The city council had voted on June 30 to reject a 7.5% water and sewer rate increase. After the move, city and state officials said the increases were built into the Detroit Water and Sewerage Department's 2016 budget and failing to implement them would mean the loss of $27 million.

That shortfall could trigger action by the state-appointed review board that oversees the recently bankrupt city's finances, according to a letter Michigan Treasurer Nick Khouri sent to the council and Mayor Mike Duggan on July 2.

"Unless the June 30th vote is reversed, the contemplated rate increases will not occur and this will result in the DWSD Enterprise Fund being in a deficit position for fiscal year 2016," Khouri wrote. "The purpose of this letter is to ask the mayor and the council to provide the Financial Review Commission with either the necessary information to demonstrate the city's plan to comply with the approved budget for fiscal year 2016, or the basis upon which the city will seek an amendment to the fiscal year 2016 budget."

Khouri said the city also needs to prove that it can continue to meet debt-service obligations, including existing coverage requirements, through the end of fiscal 2016 without the rate increases.

Detroit Chief Operating Officer Gary Brown also told the council it should reverse its position.

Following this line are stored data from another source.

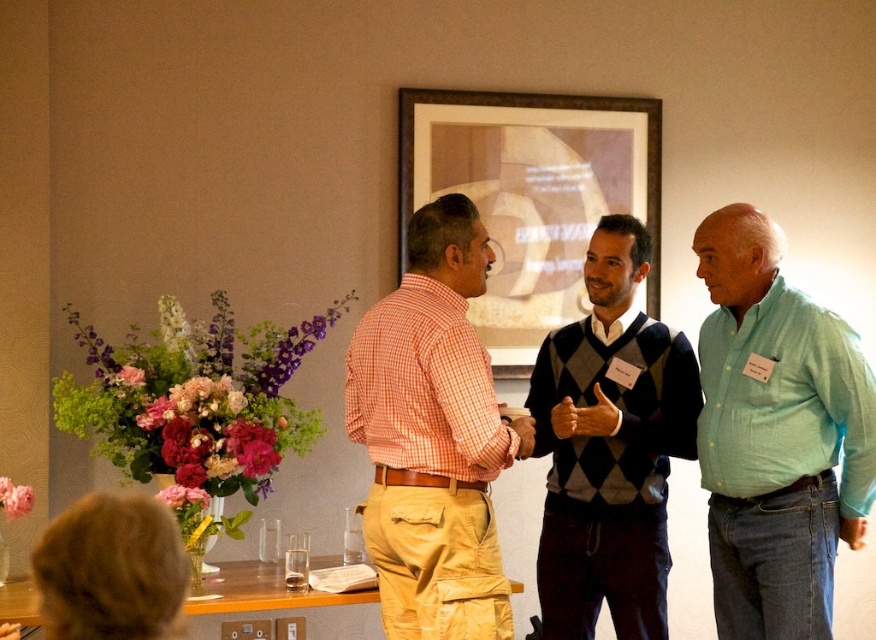
Is light blue cotton shirt at right above wooden table at lower center?

Yes, light blue cotton shirt at right is above wooden table at lower center.

Is light blue cotton shirt at right wider than wooden table at lower center?

No, light blue cotton shirt at right is not wider than wooden table at lower center.

This screenshot has height=640, width=876. Describe the element at coordinates (776, 435) in the screenshot. I see `light blue cotton shirt at right` at that location.

What are the coordinates of `light blue cotton shirt at right` in the screenshot? It's located at (776, 435).

Does light blue cotton shirt at right have a larger size compared to argyle sweater at center?

Incorrect, light blue cotton shirt at right is not larger than argyle sweater at center.

Between light blue cotton shirt at right and argyle sweater at center, which one has less height?

light blue cotton shirt at right

Measure the distance between light blue cotton shirt at right and camera.

A distance of 2.44 meters exists between light blue cotton shirt at right and camera.

You are a GUI agent. You are given a task and a screenshot of the screen. Output one action in this format:
    pyautogui.click(x=<x>, y=<y>)
    Task: Click on the light blue cotton shirt at right
    The image size is (876, 640).
    Given the screenshot: What is the action you would take?
    pyautogui.click(x=776, y=435)

Consider the image. Can you confirm if argyle sweater at center is shorter than wooden table at lower center?

No, argyle sweater at center is not shorter than wooden table at lower center.

Find the location of a particular element. This screenshot has width=876, height=640. argyle sweater at center is located at coordinates (610, 445).

Identify the location of argyle sweater at center. The image size is (876, 640). (x=610, y=445).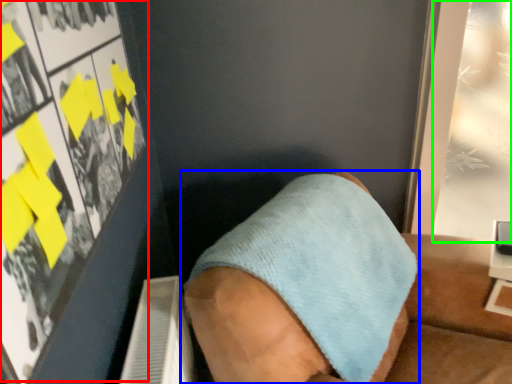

"You are putting at risk an extension of state oversight if you have a $27 million hole in the budget," Detroit Chief Operating Officer Gary Brown was quoted as saying in local media reports. "There aren't many ways to generate $27 million in additional revenue other than raising rates and making the operation more efficient." The rejection could also impair negotiations over the formation of a new regional authority to take over the Detroit Water and Sewerage Department, officials said. Detroit is in the midst of finalizing a deal with Wayne, Macomb and Oakland Counties that would shift operation of the massive water and sewer department to the Great Lakes Water Authority. Negotiations have dragged on for years, with uncollected debt and power over rate increases among the sticking points.

The council agreed July 7 by a vote of 8 to 1 to reconsider the vote.

The Public Health and Safety Committee is expected to take the measure up again on July 13. The full council could vote again on the rate hike on July 14.

Council President Brenda Jones said the water department did not provide the council with enough information on the rate increases. She said the council is not a rubber stamp, and that she would still vote against the increases.

The rate increases are needed in part because the city of Flint last year pulled out of the DWSD, opting instead to join a new regional water authority, according to a legislative analysis of the council measure.